New York Comic Con Cracks Down On Harassment With ‘Cosplay Is Not Consent’ Signs

Grabby geeks won’t be tolerated at this year’s event


by Fiona Byrne |
Published on

You can only imagine how many comic book nerds fantasise about their favourite female characters, so it stands to reason that they can sometimes get inappropriately excited when it comes to seeing real-life females dressed as these characters at the various Comic Cons around the world.

However, dressing up as one’s favourite comic book lady does not mean females are asking for untoward attention-slash-harassment – the only thing is, many guys don’t quite seem to ‘get’ that, and ladies attending these cosplay conferences have started to push back.

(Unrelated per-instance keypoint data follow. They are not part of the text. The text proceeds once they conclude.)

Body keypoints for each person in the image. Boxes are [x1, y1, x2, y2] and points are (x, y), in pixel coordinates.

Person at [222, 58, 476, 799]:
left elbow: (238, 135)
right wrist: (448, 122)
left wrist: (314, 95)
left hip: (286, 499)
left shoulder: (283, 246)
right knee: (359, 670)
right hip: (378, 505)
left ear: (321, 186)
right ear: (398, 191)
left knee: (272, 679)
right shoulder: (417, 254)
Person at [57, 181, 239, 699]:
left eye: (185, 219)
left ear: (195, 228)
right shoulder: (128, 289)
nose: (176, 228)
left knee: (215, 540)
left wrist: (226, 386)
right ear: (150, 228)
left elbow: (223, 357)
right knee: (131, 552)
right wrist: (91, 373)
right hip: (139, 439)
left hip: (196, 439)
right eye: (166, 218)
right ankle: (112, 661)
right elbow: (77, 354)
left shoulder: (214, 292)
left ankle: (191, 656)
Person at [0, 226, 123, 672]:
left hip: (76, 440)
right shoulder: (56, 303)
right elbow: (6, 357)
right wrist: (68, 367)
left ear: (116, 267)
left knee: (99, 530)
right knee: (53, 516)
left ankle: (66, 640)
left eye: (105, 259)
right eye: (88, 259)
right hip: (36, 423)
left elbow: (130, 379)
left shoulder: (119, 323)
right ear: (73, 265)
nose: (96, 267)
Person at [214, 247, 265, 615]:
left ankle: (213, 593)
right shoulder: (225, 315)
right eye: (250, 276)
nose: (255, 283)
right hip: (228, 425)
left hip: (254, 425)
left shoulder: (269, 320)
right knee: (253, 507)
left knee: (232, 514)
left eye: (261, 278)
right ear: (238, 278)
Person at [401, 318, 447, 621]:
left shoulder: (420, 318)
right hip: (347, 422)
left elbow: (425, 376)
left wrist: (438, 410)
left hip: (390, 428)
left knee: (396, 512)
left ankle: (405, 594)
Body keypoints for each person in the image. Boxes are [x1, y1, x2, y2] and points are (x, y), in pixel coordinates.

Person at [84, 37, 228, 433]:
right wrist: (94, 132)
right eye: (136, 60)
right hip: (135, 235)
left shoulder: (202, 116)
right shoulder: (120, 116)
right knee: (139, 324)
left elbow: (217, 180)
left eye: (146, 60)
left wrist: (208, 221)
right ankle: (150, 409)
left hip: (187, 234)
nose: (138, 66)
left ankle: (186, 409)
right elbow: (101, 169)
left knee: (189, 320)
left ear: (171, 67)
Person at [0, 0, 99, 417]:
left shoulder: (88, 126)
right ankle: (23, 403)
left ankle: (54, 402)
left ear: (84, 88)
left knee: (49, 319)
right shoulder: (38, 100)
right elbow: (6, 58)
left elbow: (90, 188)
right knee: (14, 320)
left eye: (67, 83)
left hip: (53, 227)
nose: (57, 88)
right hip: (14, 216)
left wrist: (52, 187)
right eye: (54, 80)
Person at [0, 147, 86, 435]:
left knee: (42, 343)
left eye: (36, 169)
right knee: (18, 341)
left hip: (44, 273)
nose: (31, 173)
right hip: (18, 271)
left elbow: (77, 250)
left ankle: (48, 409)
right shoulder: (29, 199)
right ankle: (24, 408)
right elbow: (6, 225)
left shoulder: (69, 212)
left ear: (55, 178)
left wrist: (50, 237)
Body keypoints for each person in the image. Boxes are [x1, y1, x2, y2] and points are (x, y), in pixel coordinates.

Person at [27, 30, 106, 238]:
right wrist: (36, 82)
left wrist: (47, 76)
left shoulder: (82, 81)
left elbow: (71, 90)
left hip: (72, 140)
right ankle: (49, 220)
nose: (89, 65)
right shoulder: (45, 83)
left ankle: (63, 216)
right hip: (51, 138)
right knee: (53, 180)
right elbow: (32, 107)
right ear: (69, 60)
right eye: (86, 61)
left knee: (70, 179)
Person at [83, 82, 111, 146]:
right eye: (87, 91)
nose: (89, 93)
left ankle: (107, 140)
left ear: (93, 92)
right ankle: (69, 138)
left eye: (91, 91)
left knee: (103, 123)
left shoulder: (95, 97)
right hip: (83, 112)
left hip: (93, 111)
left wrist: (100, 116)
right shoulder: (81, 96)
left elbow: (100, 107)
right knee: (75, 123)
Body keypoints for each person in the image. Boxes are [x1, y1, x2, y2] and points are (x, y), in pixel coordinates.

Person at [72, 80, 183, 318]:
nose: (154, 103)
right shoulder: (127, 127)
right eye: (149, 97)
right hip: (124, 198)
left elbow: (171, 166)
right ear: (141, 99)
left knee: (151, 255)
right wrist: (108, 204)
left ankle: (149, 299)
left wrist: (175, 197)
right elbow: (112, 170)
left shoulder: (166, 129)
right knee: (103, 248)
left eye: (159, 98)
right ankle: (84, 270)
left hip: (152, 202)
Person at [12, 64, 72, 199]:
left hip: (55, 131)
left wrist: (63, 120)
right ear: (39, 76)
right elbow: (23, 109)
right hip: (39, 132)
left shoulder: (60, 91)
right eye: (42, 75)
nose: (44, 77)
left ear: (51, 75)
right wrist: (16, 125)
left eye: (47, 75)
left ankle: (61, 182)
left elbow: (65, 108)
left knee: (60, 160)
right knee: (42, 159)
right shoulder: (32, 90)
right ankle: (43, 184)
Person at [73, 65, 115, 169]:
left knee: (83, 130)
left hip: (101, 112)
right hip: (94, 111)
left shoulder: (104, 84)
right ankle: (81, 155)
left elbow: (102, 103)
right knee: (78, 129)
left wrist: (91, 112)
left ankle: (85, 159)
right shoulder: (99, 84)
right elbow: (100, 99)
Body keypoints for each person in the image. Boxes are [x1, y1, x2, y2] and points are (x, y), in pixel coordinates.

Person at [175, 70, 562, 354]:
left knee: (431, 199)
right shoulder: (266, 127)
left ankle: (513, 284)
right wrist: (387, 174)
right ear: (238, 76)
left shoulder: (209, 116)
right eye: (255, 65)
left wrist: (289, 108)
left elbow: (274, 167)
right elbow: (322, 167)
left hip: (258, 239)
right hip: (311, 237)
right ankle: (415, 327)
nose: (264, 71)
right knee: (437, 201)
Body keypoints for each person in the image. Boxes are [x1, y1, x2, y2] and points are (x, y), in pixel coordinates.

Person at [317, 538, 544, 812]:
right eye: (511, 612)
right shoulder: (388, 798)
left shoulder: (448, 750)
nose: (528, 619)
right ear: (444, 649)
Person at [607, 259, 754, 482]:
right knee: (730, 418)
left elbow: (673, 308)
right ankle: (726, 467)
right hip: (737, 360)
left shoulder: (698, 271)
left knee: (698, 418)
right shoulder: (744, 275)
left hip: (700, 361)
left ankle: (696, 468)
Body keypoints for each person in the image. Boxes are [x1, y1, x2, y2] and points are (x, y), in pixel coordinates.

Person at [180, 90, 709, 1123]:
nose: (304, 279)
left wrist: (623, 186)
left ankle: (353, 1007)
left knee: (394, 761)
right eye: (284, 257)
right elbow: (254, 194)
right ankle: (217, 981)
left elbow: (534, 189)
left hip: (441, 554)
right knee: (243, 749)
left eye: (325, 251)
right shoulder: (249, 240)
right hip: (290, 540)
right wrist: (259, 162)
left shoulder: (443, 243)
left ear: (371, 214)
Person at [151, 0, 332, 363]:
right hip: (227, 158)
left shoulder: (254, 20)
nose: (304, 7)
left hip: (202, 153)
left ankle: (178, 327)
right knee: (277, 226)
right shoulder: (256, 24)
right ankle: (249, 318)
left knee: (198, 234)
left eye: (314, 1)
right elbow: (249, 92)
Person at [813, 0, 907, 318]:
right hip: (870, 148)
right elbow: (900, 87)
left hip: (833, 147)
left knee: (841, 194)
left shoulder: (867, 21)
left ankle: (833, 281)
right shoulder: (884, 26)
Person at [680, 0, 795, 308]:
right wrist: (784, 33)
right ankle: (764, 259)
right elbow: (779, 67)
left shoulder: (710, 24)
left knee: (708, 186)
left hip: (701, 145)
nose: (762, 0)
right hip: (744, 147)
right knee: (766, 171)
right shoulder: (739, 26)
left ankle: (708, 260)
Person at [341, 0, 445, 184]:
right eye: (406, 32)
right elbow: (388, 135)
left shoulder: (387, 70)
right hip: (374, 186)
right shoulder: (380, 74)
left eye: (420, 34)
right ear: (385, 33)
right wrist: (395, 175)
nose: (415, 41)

At the biggest Comic Con event in San Diego in July, Philadelphia-based group Geeks for CONsent passed out literature and temporary tattoos to educate both organisers and attendees on the importance of being respectful and keeping one’s hands and comments to oneself throughout the event. It seems that before this, organisers had not really seriously considered how invasive some male geeks can get during cosplay outings.

Costumes are perfect for those who behave inappropriately. Firstly, there’s the masks – men can grab asses and touch boobs, all while safely hiding behind whatever character’s mask they’ve got on. At Sydney Comic Con recently, a teenage boy dressed as The Slender Man was kicked outafter creepily invading people’s personal space and touching people without their permission.

But policies are finally changing. At New York Comic Con this weekend, attendees are to be welcomed with a big sign saying ‘Cosplay is not consent’. It reads: ‘Please keep your hands to yourself. If you would like to take a picture with or of another NYCC fan, always ask first and respect that person’s right to say no. When at New York Comic Con, be respectful, be nice, be cool and be kind to each other.’

It’s very heartening that the sign was created and positioned as an official NYCC policy, showing that the organisation is taking its treatment of women seriously, and acknowledging that dressing up as a comic book character does not mean you are courting gross comments and catcalls from men, kind of like how wearing a short skirt or a cleavage-bearing top isn’t ‘asking for it’ either.

The NYCC also has a new ‘zero tolerance policy’ for harassment for all attendees, regardless of sex, and details banned behaviours on its website, along with contact details, so if you’re being bothered by someone, you can report it. It’s kind of like a really cool #heforshe moment in the comic book world, and a lovely, geeky step forward towards equality.